Can Euclidean Symmetry be Leveraged in Reinforcement Learning and Planning?
This work addresses the challenge of leveraging symmetry in robotic tasks for more efficient reinforcement learning and planning, representing a novel method for a known bottleneck rather than a broad breakthrough.
The paper tackles the problem of designing improved learning algorithms for reinforcement learning and planning tasks with Euclidean group symmetry, resulting in a unified theory and a pipeline for constructing equivariant sampling-based planning algorithms, supported by empirical evidence.

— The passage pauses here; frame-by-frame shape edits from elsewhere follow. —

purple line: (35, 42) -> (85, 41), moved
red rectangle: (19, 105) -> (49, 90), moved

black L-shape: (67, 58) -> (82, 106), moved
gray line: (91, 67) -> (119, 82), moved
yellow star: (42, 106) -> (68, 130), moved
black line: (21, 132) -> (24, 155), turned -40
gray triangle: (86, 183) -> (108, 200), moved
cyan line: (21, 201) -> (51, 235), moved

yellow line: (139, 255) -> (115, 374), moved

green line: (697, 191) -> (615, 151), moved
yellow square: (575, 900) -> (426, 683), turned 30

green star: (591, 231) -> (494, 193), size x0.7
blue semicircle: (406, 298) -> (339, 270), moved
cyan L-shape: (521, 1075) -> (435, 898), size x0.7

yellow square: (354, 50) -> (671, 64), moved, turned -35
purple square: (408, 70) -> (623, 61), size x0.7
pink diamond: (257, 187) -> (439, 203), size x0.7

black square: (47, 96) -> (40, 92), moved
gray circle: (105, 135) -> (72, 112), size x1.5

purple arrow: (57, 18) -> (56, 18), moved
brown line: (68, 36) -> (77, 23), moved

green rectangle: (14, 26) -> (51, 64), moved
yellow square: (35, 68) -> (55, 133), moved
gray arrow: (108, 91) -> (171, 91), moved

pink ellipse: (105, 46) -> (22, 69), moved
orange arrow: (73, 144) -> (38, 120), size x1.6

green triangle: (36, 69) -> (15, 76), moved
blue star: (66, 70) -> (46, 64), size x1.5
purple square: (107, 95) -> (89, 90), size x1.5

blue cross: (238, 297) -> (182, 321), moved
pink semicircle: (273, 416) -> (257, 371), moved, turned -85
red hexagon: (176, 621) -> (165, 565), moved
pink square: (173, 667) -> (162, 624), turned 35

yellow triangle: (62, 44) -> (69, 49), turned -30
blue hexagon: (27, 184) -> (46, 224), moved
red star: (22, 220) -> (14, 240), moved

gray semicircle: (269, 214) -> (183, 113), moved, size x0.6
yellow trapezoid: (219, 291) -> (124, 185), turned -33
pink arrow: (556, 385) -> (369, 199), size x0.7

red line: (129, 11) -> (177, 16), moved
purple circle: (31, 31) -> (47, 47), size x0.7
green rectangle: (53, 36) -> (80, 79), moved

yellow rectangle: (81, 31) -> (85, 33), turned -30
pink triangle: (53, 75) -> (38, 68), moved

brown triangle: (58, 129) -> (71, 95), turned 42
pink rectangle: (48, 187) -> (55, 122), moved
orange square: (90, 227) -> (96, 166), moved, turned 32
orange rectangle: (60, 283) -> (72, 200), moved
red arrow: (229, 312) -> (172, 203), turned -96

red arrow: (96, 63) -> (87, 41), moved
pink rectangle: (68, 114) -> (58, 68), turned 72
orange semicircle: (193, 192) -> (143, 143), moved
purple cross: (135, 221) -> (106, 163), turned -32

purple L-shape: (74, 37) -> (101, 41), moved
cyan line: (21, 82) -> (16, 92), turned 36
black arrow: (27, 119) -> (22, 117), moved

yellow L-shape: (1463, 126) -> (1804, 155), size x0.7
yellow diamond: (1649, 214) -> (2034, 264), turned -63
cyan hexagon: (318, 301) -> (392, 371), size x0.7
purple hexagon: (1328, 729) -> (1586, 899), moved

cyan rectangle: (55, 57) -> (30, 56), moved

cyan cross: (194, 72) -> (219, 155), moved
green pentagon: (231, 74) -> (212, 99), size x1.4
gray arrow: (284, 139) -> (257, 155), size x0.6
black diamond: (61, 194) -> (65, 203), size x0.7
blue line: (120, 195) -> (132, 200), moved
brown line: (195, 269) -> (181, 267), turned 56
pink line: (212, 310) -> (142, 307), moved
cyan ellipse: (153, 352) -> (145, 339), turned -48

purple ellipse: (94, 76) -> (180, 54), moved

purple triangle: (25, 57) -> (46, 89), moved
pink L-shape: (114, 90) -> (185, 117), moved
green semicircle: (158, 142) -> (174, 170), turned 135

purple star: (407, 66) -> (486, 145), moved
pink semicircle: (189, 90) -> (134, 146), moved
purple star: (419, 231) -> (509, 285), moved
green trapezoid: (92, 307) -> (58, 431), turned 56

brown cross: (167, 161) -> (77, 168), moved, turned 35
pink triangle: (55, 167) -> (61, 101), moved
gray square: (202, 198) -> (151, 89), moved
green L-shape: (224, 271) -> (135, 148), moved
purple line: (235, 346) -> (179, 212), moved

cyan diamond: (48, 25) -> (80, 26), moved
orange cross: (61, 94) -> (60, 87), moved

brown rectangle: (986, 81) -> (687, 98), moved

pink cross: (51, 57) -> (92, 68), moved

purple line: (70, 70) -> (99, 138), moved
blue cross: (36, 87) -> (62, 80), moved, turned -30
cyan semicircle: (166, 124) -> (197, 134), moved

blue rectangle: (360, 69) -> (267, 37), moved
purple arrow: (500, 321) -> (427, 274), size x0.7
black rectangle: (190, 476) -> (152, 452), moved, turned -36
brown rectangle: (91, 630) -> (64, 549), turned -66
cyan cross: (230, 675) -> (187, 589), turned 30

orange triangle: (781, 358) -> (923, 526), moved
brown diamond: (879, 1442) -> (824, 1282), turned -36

In robotic tasks, changes in reference frames typically do not influence the underlying physical properties of the system, which has been known as invariance of physical laws.These changes, which preserve distance, encompass isometric transformations such as translations, rotations, and reflections, collectively known as the Euclidean group. In this work, we delve into the design of improved learning algorithms for reinforcement learning and planning tasks that possess Euclidean group symmetry. We put forth a theory on that unify prior work on discrete and continuous symmetry in reinforcement learning, planning, and optimal control. Algorithm side, we further extend the 2D path planning with value-based planning to continuous MDPs and propose a pipeline for constructing equivariant sampling-based planning algorithms. Our work is substantiated with empirical evidence and illustrated through examples that explain the benefits of equivariance to Euclidean symmetry in tackling natural control problems.